[Source data]

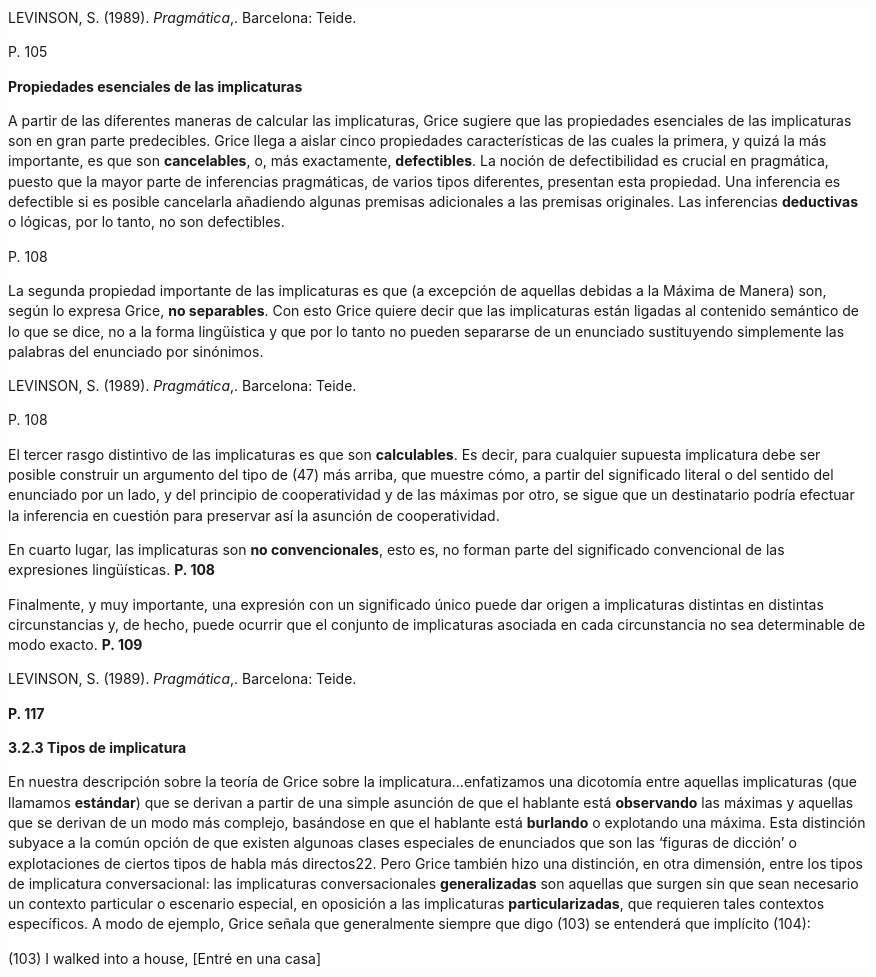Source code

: LEVINSON, S\. \(1989\)\. *Pragmática*,\. Barcelona: Teide\.

P\. 105

__Propiedades esenciales de las implicaturas__

A partir de las diferentes maneras de calcular las implicaturas, Grice sugiere que las propiedades esenciales de las implicaturas son en gran parte predecibles\. Grice llega a aislar cinco propiedades características de las cuales la primera, y quizá la más importante, es que son __cancelables__, o, más exactamente, __defectibles__\. La noción de defectibilidad es crucial en pragmática, puesto que la mayor parte de inferencias pragmáticas, de varios tipos diferentes, presentan esta propiedad\. Una inferencia es defectible si es posible cancelarla añadiendo algunas premisas adicionales a las premisas originales\. Las inferencias __deductivas__ o lógicas, por lo tanto, no son defectibles\.

 P\. 108

La segunda propiedad importante de las implicaturas es que \(a excepción de aquellas debidas a la Máxima de Manera\) son, según lo expresa Grice, __no separables__\. Con esto Grice quiere decir que las implicaturas están ligadas al contenido semántico de lo que se dice, no a la forma lingüística y que por lo tanto no pueden separarse de un enunciado sustituyendo simplemente las palabras del enunciado por sinónimos\. 

LEVINSON, S\. \(1989\)\. *Pragmática*,\. Barcelona: Teide\.

P\. 108

El tercer rasgo distintivo de las implicaturas es que son __calculables__\. Es decir, para cualquier supuesta implicatura debe ser posible construir un argumento del tipo de \(47\) más arriba, que muestre cómo, a partir del significado literal o del sentido del enunciado por un lado, y del principio de cooperatividad y de las máximas por otro, se sigue que un destinatario podría efectuar la inferencia en cuestión para preservar así la asunción de cooperatividad\.

En cuarto lugar, las implicaturas son __no convencionales__, esto es, no forman parte del significado convencional de las expresiones lingüísticas\. __P\. 108__

Finalmente, y muy importante, una expresión con un significado único puede dar origen a implicaturas distintas en distintas circunstancias y, de hecho, puede ocurrir que el conjunto de implicaturas asociada en cada circunstancia no sea determinable de modo exacto\. __P\. 109__

LEVINSON, S\. \(1989\)\. *Pragmática*,\. Barcelona: Teide\.

__P\. 117__

__3\.2\.3 Tipos de implicatura__

En nuestra descripción sobre la teoría de Grice sobre la implicatura…enfatizamos una dicotomía entre aquellas implicaturas \(que llamamos __estándar__\) que se derivan a partir de una simple asunción de que el hablante está __observando__ las máximas y aquellas que se derivan de un modo más complejo, basándose en que el hablante está __burlando__ o explotando una máxima\. Esta distinción subyace a la común opción de que existen algunoas clases especiales de enunciados que son las ‘figuras de dicción’ o explotaciones de ciertos tipos de habla más directos22\. Pero Grice también hizo una distinción, en otra dimensión, entre los tipos de implicatura conversacional: las implicaturas conversacionales __generalizadas__ son aquellas que surgen sin que sean necesario un contexto particular o escenario especial, en oposición a las implicaturas __particularizadas__, que requieren tales contextos específicos\. A modo de ejemplo, Grice señala que generalmente siempre que digo \(103\) se entenderá que implícito \(104\):

\(103\) I walked into a house, \[Entré en una casa\]
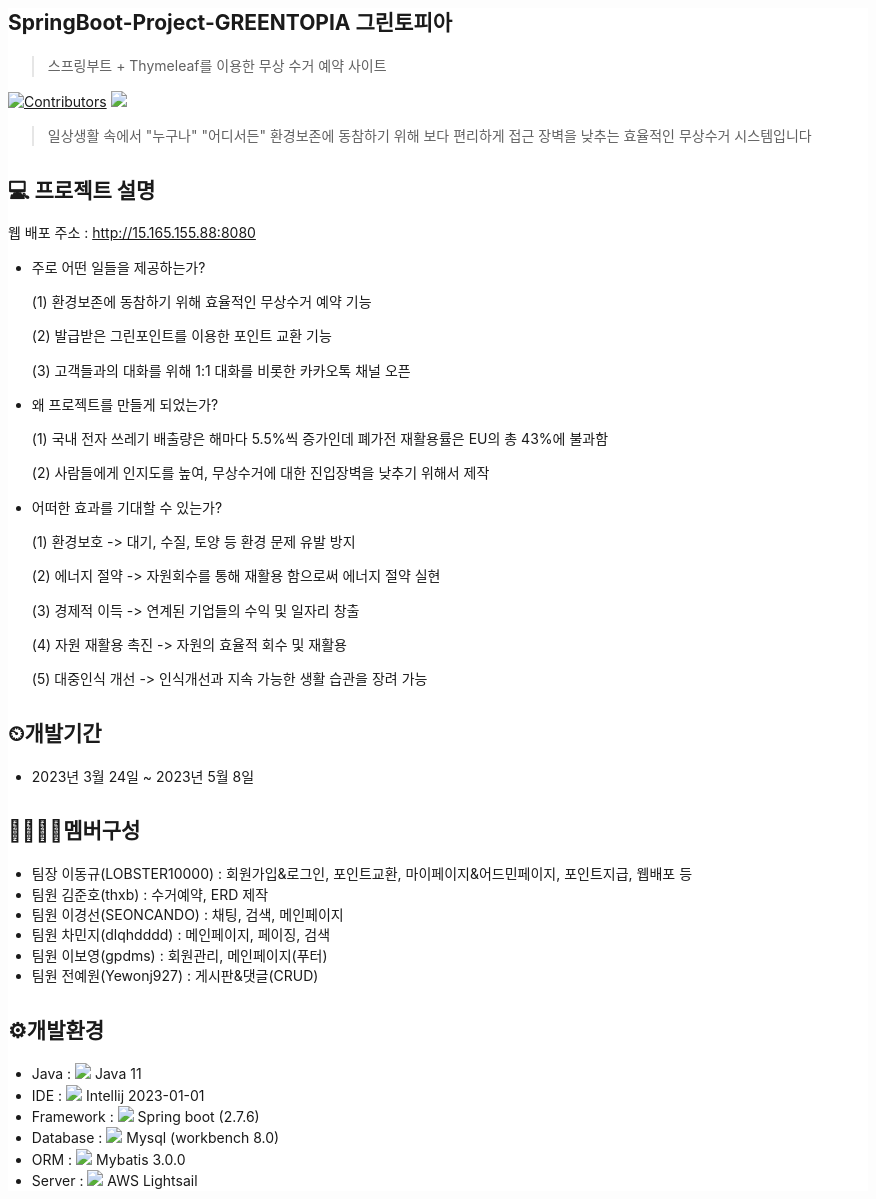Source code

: ## SpringBoot-Project-GREENTOPIA 그린토피아
> 스프링부트 + Thymeleaf를 이용한 무상 수거 예약 사이트


[![Contributors][contributors-shield]][contributors-url]
<img width="100%" src="https://github.com/LOBSTER10000/Green-Project/assets/111476138/4b115380-3fd5-4dc7-b39c-3a0fa5c505cb">


>  일상생활 속에서 "누구나" "어디서든" 환경보존에 동참하기 위해 보다 편리하게 접근 장벽을 낮추는 효율적인 무상수거 시스템입니다

## 💻 프로젝트 설명
웹 배포 주소 : <http://15.165.155.88:8080>
 * 주로 어떤 일들을 제공하는가? 
 
   (1) 환경보존에 동참하기 위해 효율적인 무상수거 예약 기능
   
   (2) 발급받은 그린포인트를 이용한 포인트 교환 기능
   
   (3) 고객들과의 대화를 위해 1:1 대화를 비롯한 카카오톡 채널 오픈

 * 왜 프로젝트를 만들게 되었는가? 
 
   (1) 국내 전자 쓰레기 배출량은 해마다 5.5%씩 증가인데 폐가전 재활용률은 EU의 총 43%에 불과함
   
   (2) 사람들에게 인지도를 높여, 무상수거에 대한 진입장벽을 낮추기 위해서 제작
 
 * 어떠한 효과를 기대할 수 있는가? 
  
    (1) 환경보호 -> 대기, 수질, 토양 등 환경 문제 유발 방지
  
    (2) 에너지 절약 -> 자원회수를 통해 재활용 함으로써 에너지 절약 실현
  
    (3) 경제적 이득 -> 연계된 기업들의 수익 및 일자리 창출
  
    (4) 자원 재활용 촉진 -> 자원의 효율적 회수 및 재활용
  
    (5) 대중인식 개선 -> 인식개선과 지속 가능한 생활 습관을 장려 가능
   
## ⏲개발기간
 * 2023년 3월 24일 ~ 2023년 5월 8일
 
## 👨‍👩‍👧‍👦멤버구성
* 팀장 이동규(LOBSTER10000) : 회원가입&로그인, 포인트교환, 마이페이지&어드민페이지, 포인트지급, 웹배포 등 
* 팀원 김준호(thxb) : 수거예약, ERD 제작
* 팀원 이경선(SEONCANDO) : 채팅, 검색, 메인페이지
* 팀원 차민지(dlqhdddd) : 메인페이지, 페이징, 검색
* 팀원 이보영(gpdms) : 회원관리, 메인페이지(푸터)
* 팀원 전예원(Yewonj927) : 게시판&댓글(CRUD)

## ⚙개발환경
 * Java : <img src="https://img.shields.io/badge/Java-007396?style=flat-square&logo=Java&logoColor=white"/> Java 11
 * IDE : <img src="https://img.shields.io/badge/intellij idea-000000?style=flat-square&logo=intellij idea&logoColor=white"/> Intellij 2023-01-01
 * Framework : <img src="https://img.shields.io/badge/SpringBoot-6DB33F?style=flat-square&logo=springboot&logoColor=white"/> Spring boot (2.7.6)
 * Database : <img src="https://img.shields.io/badge/mysql-4479A1?style=flat-square&logo=mysql&logoColor=white"/> Mysql (workbench 8.0)
 * ORM : <img src="https://img.shields.io/badge/Mybatis-F5A805?style=flat-square&logo=Mybatis&logoColor=white"/> Mybatis 3.0.0
 * Server : <img src="https://img.shields.io/badge/AWS Lightsail-F58105?style=flat-square&logo=AWS Lightsail&logoColor=white"/> AWS Lightsail


[contributors-shield]: https://img.shields.io/github/contributors/othneildrew/Best-README-Template.svg?style=for-the-badge
[contributors-url]: https://github.com/LOBSTER10000/Green-Project/graphs/contributors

[/Source data]

Switch every "Source code" in the listing above to "Source text", keeping everything else the same. Give the lines again without the pictures.

→ Result below:
Source text

: LEVINSON, S\. \(1989\)\. *Pragmática*,\. Barcelona: Teide\.

P\. 105

__Propiedades esenciales de las implicaturas__

A partir de las diferentes maneras de calcular las implicaturas, Grice sugiere que las propiedades esenciales de las implicaturas son en gran parte predecibles\. Grice llega a aislar cinco propiedades características de las cuales la primera, y quizá la más importante, es que son __cancelables__, o, más exactamente, __defectibles__\. La noción de defectibilidad es crucial en pragmática, puesto que la mayor parte de inferencias pragmáticas, de varios tipos diferentes, presentan esta propiedad\. Una inferencia es defectible si es posible cancelarla añadiendo algunas premisas adicionales a las premisas originales\. Las inferencias __deductivas__ o lógicas, por lo tanto, no son defectibles\.

 P\. 108

La segunda propiedad importante de las implicaturas es que \(a excepción de aquellas debidas a la Máxima de Manera\) son, según lo expresa Grice, __no separables__\. Con esto Grice quiere decir que las implicaturas están ligadas al contenido semántico de lo que se dice, no a la forma lingüística y que por lo tanto no pueden separarse de un enunciado sustituyendo simplemente las palabras del enunciado por sinónimos\. 

LEVINSON, S\. \(1989\)\. *Pragmática*,\. Barcelona: Teide\.

P\. 108

El tercer rasgo distintivo de las implicaturas es que son __calculables__\. Es decir, para cualquier supuesta implicatura debe ser posible construir un argumento del tipo de \(47\) más arriba, que muestre cómo, a partir del significado literal o del sentido del enunciado por un lado, y del principio de cooperatividad y de las máximas por otro, se sigue que un destinatario podría efectuar la inferencia en cuestión para preservar así la asunción de cooperatividad\.

En cuarto lugar, las implicaturas son __no convencionales__, esto es, no forman parte del significado convencional de las expresiones lingüísticas\. __P\. 108__

Finalmente, y muy importante, una expresión con un significado único puede dar origen a implicaturas distintas en distintas circunstancias y, de hecho, puede ocurrir que el conjunto de implicaturas asociada en cada circunstancia no sea determinable de modo exacto\. __P\. 109__

LEVINSON, S\. \(1989\)\. *Pragmática*,\. Barcelona: Teide\.

__P\. 117__

__3\.2\.3 Tipos de implicatura__

En nuestra descripción sobre la teoría de Grice sobre la implicatura…enfatizamos una dicotomía entre aquellas implicaturas \(que llamamos __estándar__\) que se derivan a partir de una simple asunción de que el hablante está __observando__ las máximas y aquellas que se derivan de un modo más complejo, basándose en que el hablante está __burlando__ o explotando una máxima\. Esta distinción subyace a la común opción de que existen algunoas clases especiales de enunciados que son las ‘figuras de dicción’ o explotaciones de ciertos tipos de habla más directos22\. Pero Grice también hizo una distinción, en otra dimensión, entre los tipos de implicatura conversacional: las implicaturas conversacionales __generalizadas__ son aquellas que surgen sin que sean necesario un contexto particular o escenario especial, en oposición a las implicaturas __particularizadas__, que requieren tales contextos específicos\. A modo de ejemplo, Grice señala que generalmente siempre que digo \(103\) se entenderá que implícito \(104\):

\(103\) I walked into a house, \[Entré en una casa\]
Source text

: ## SpringBoot-Project-GREENTOPIA 그린토피아
> 스프링부트 + Thymeleaf를 이용한 무상 수거 예약 사이트


[![Contributors][contributors-shield]][contributors-url]
<img width="100%" src="https://github.com/LOBSTER10000/Green-Project/assets/111476138/4b115380-3fd5-4dc7-b39c-3a0fa5c505cb">


>  일상생활 속에서 "누구나" "어디서든" 환경보존에 동참하기 위해 보다 편리하게 접근 장벽을 낮추는 효율적인 무상수거 시스템입니다

## 💻 프로젝트 설명
웹 배포 주소 : <http://15.165.155.88:8080>
 * 주로 어떤 일들을 제공하는가? 
 
   (1) 환경보존에 동참하기 위해 효율적인 무상수거 예약 기능
   
   (2) 발급받은 그린포인트를 이용한 포인트 교환 기능
   
   (3) 고객들과의 대화를 위해 1:1 대화를 비롯한 카카오톡 채널 오픈

 * 왜 프로젝트를 만들게 되었는가? 
 
   (1) 국내 전자 쓰레기 배출량은 해마다 5.5%씩 증가인데 폐가전 재활용률은 EU의 총 43%에 불과함
   
   (2) 사람들에게 인지도를 높여, 무상수거에 대한 진입장벽을 낮추기 위해서 제작
 
 * 어떠한 효과를 기대할 수 있는가? 
  
    (1) 환경보호 -> 대기, 수질, 토양 등 환경 문제 유발 방지
  
    (2) 에너지 절약 -> 자원회수를 통해 재활용 함으로써 에너지 절약 실현
  
    (3) 경제적 이득 -> 연계된 기업들의 수익 및 일자리 창출
  
    (4) 자원 재활용 촉진 -> 자원의 효율적 회수 및 재활용
  
    (5) 대중인식 개선 -> 인식개선과 지속 가능한 생활 습관을 장려 가능
   
## ⏲개발기간
 * 2023년 3월 24일 ~ 2023년 5월 8일
 
## 👨‍👩‍👧‍👦멤버구성
* 팀장 이동규(LOBSTER10000) : 회원가입&로그인, 포인트교환, 마이페이지&어드민페이지, 포인트지급, 웹배포 등 
* 팀원 김준호(thxb) : 수거예약, ERD 제작
* 팀원 이경선(SEONCANDO) : 채팅, 검색, 메인페이지
* 팀원 차민지(dlqhdddd) : 메인페이지, 페이징, 검색
* 팀원 이보영(gpdms) : 회원관리, 메인페이지(푸터)
* 팀원 전예원(Yewonj927) : 게시판&댓글(CRUD)

## ⚙개발환경
 * Java : <img src="https://img.shields.io/badge/Java-007396?style=flat-square&logo=Java&logoColor=white"/> Java 11
 * IDE : <img src="https://img.shields.io/badge/intellij idea-000000?style=flat-square&logo=intellij idea&logoColor=white"/> Intellij 2023-01-01
 * Framework : <img src="https://img.shields.io/badge/SpringBoot-6DB33F?style=flat-square&logo=springboot&logoColor=white"/> Spring boot (2.7.6)
 * Database : <img src="https://img.shields.io/badge/mysql-4479A1?style=flat-square&logo=mysql&logoColor=white"/> Mysql (workbench 8.0)
 * ORM : <img src="https://img.shields.io/badge/Mybatis-F5A805?style=flat-square&logo=Mybatis&logoColor=white"/> Mybatis 3.0.0
 * Server : <img src="https://img.shields.io/badge/AWS Lightsail-F58105?style=flat-square&logo=AWS Lightsail&logoColor=white"/> AWS Lightsail


[contributors-shield]: https://img.shields.io/github/contributors/othneildrew/Best-README-Template.svg?style=for-the-badge
[contributors-url]: https://github.com/LOBSTER10000/Green-Project/graphs/contributors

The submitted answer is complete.